Todo sucedió un día como ayer en la sencilla localidad de Waterloo, Bélgica, hace 200 años.

Napoleón hizo todo al revés. El esfuerzo de la Revolución francesa había acabado con el absolutismo del denominado Antiguo Régimen. Sus ansias de poder no tenían límites. Llegó a integrar un triunvirato (tres cónsules) que no le importó en lo más mínimo y prontamente terminó autoproclamándose emperador de Francia.

Los Estados Europeos fueron neutralizados por el poder de Bonaparte que los conquistó o hizo doblegar, rápidamente.

Estos mismos Estados luego concretarían la mayor conspiración para derrotar a Napoleón y reunidos en el famoso Congreso de Viena decidieron acabarlo.

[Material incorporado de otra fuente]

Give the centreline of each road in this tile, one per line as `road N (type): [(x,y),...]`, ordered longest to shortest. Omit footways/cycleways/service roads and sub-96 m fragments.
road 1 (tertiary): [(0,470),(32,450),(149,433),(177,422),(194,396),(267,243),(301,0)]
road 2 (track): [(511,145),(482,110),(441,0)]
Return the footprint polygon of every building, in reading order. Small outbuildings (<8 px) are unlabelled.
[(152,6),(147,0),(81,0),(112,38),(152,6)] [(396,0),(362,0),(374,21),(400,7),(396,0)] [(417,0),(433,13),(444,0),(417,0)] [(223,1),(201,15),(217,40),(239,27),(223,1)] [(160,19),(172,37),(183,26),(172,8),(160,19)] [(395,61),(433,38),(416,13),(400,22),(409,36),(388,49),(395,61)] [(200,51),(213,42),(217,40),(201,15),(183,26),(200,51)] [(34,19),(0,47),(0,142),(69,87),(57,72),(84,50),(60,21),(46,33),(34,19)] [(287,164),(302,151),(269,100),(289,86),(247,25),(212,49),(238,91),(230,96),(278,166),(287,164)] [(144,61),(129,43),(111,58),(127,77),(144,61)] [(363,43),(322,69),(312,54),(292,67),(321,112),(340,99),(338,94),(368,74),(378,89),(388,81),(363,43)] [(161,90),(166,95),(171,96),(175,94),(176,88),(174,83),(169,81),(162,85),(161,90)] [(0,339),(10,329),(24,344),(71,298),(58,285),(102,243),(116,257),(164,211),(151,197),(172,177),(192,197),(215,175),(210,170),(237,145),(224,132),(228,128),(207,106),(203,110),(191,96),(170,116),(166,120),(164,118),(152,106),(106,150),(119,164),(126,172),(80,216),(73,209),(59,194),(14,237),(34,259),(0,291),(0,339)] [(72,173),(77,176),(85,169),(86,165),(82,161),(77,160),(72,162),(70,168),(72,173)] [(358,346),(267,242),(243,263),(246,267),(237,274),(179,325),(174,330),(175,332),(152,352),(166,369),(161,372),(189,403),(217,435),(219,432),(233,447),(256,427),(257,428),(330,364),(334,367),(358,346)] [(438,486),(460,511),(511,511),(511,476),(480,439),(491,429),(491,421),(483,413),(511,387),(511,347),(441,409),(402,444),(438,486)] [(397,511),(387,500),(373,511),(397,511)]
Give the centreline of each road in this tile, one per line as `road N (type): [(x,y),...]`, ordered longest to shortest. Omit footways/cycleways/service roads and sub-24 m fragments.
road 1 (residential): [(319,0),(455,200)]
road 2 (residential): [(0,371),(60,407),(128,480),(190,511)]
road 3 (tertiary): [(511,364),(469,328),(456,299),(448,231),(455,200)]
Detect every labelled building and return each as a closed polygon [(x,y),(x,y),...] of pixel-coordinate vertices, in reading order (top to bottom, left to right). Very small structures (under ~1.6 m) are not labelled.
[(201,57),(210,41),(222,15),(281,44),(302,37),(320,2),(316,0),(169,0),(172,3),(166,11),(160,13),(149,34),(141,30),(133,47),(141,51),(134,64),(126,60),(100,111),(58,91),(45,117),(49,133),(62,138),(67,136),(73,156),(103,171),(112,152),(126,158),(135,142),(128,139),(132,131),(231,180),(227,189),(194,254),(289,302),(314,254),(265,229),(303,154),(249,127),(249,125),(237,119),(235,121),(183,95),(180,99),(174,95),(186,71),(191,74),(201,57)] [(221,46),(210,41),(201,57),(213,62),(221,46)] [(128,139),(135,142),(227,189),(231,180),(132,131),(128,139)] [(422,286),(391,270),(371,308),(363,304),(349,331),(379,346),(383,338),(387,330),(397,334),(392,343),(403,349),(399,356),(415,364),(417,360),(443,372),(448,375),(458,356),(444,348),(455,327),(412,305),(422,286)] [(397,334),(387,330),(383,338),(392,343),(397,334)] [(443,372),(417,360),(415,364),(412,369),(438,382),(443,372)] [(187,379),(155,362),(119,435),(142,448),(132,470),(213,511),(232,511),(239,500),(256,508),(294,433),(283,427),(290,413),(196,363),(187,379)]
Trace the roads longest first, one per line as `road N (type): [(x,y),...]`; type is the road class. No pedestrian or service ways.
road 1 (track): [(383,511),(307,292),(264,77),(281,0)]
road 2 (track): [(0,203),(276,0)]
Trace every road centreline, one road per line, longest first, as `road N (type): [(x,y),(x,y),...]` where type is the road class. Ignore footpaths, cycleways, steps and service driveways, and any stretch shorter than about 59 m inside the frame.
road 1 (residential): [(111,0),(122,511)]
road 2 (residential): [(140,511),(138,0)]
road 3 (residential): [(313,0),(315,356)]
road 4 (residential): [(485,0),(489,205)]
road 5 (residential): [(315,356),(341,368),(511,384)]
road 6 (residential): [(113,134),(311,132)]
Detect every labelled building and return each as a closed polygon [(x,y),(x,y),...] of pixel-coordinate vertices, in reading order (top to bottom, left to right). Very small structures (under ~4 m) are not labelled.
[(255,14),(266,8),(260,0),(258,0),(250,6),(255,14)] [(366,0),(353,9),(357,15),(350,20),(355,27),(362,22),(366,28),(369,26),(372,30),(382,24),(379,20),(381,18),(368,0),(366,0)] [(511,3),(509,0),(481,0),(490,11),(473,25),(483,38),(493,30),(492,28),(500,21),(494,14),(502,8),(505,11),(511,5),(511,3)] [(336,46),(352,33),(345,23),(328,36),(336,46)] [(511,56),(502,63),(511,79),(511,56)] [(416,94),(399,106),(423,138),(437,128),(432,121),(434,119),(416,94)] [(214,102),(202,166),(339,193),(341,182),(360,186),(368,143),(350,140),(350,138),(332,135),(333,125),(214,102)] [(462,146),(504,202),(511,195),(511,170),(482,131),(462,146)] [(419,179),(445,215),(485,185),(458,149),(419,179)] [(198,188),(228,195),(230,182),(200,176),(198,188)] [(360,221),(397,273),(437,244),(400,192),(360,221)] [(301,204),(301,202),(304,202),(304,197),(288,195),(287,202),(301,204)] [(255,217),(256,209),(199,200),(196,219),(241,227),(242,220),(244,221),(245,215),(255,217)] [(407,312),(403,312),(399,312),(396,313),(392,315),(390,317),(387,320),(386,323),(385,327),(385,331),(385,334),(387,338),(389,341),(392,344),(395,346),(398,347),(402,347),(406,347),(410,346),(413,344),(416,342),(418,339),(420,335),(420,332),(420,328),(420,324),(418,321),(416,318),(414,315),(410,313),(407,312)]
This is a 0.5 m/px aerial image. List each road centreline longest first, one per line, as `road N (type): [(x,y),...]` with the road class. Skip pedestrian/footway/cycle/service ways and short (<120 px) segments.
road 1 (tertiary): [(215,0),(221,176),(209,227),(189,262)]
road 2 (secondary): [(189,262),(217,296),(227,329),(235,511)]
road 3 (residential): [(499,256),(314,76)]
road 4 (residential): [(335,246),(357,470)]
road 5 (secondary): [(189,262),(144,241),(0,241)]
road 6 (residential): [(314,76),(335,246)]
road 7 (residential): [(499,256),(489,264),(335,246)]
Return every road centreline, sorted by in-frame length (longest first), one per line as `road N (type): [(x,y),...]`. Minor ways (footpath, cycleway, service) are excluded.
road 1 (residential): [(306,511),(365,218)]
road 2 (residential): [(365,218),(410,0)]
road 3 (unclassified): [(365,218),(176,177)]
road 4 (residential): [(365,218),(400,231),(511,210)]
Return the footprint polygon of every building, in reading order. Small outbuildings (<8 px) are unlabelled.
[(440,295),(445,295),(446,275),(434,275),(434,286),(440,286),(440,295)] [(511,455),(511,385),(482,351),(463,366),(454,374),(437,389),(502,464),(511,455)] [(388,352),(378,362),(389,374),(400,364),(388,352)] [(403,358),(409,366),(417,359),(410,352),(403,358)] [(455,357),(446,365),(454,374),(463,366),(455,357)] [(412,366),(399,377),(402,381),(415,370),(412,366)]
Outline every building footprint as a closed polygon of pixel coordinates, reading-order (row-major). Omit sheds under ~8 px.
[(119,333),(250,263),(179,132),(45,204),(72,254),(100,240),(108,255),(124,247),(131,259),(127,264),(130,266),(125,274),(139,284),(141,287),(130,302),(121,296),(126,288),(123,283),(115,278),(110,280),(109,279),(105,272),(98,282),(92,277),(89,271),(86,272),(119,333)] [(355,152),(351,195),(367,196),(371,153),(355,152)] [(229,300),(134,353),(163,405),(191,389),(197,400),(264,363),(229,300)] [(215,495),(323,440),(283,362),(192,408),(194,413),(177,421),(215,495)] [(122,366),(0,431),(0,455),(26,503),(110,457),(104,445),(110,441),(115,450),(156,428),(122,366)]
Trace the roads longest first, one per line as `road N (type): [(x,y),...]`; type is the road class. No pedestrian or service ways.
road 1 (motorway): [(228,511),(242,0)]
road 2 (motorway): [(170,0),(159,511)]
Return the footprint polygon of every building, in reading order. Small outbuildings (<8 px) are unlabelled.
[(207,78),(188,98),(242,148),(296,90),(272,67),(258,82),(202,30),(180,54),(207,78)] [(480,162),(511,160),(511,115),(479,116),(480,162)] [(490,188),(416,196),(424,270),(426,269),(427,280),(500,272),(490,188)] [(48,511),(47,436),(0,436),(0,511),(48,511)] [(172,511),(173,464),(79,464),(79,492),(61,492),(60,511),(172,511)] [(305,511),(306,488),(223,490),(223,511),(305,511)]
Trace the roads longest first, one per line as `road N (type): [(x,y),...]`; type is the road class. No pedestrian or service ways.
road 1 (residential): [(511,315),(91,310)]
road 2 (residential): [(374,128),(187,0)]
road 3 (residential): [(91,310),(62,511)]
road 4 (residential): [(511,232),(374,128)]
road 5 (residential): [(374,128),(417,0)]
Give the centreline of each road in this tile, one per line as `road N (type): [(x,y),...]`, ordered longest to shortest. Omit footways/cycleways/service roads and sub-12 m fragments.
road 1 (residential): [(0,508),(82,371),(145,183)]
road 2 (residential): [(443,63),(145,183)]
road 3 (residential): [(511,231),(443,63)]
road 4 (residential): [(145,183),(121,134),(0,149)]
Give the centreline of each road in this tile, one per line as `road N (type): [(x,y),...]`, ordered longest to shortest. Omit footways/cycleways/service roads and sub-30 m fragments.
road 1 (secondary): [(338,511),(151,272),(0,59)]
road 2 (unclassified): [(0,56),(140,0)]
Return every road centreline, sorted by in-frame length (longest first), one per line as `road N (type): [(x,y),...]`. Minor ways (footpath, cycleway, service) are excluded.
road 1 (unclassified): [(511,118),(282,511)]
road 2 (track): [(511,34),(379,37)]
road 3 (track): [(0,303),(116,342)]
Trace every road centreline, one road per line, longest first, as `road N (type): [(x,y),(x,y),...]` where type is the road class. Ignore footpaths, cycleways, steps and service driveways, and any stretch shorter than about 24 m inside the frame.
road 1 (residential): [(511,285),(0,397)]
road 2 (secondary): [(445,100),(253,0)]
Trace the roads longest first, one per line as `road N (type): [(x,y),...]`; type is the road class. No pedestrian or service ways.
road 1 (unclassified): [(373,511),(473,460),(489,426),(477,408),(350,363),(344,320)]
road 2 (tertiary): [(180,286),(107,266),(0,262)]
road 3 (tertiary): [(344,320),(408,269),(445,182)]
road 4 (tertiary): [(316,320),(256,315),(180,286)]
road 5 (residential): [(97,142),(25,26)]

Bonaparte sabía que su cabeza tenía precio aunque su caída no fue nada fácil. Vencido en una primera ocasión, fue enviado preso a la isla Elba, al sur de Italia, pero escapó al poco tiempo para promover los denominados Cien Días de Napoleón.

Una vez más, fue vencido y recluido para siempre en la recóndita isla Santa Elena, a 2800 kilómetros de la costa de Angola, en la zona atlántica africana, donde murió sin libertad, irónicamente, el 28 de julio de 1821 en que nosotros la alcanzáramos.

Sus restos descansan en París, en el Panteón de los Inválidos.

Desaparecido este genio militar y político francés, en Europa fueron restablecidas algunas monarquías, pero Napoleón ya había dejado el sello de su paso, como sucedió con el derecho.